::: Extracted text :::

Origin and Context
The word Sikh translated in English means ‘seeker of truth or a constant learner’ and has approximately 27 millions adherents worldwide.
The term ‘religion’ in Sikh context is generally used loosely as an equivalent term is not found in the in Sikh lexicon. Rather the self-defined term is Dharma, a word with multi-layered meaning but is best translated as ‘path of righteousness and moral order backed by spiritual philosophy’. Hence, belief and faith are not central but ancillaries of moral action and spiritual experience — the 2 wings of Sikh Dharma.
Sikhs call their panentheistic religion Sikhi which has a dual noun and verb meaning attached to it, and not Sikhism, a colonial-British term that doesn’t carry the native connotation. The organised order within Sikhi, joined by those who have progressed and maintained the Sikh spiritual discipline, is the Khalsa community — the collective embodiment of the Sikh Gurus formed in 1699 AD.

:::

Task item:
List every word or phrase that the "Origin and Context" text encloses in single quotation marks.

::: Supplied material :::

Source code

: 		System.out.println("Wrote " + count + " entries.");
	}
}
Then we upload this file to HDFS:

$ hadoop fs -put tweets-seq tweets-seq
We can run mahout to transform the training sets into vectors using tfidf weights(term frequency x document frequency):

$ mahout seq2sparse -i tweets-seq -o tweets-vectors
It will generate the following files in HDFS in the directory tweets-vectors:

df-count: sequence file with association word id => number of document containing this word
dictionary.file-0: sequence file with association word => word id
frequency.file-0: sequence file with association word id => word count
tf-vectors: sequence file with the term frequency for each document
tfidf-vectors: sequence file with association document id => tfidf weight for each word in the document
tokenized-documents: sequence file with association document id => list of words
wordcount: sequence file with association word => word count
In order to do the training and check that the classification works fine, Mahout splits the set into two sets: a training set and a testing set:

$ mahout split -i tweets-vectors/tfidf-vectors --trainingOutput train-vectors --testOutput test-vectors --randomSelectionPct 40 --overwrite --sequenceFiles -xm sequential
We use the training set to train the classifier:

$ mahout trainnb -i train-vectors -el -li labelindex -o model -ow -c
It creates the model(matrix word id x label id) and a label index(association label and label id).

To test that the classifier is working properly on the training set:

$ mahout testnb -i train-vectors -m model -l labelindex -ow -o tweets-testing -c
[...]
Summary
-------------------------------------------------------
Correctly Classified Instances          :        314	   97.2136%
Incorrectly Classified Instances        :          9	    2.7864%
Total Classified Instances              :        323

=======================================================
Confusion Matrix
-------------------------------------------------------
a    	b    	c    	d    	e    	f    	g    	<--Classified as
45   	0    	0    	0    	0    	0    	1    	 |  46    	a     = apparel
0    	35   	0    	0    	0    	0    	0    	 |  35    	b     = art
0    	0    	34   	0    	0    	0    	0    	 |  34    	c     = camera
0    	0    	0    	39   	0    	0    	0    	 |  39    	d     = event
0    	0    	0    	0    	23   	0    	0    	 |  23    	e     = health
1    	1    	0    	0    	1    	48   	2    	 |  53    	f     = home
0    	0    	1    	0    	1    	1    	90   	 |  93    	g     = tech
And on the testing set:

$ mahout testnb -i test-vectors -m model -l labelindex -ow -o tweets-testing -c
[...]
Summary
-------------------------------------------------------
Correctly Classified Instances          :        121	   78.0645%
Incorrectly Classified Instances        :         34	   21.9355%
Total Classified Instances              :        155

:::

Solution to this task:
- seeker of truth or a constant learner
- religion
- path of righteousness and moral order backed by spiritual philosophy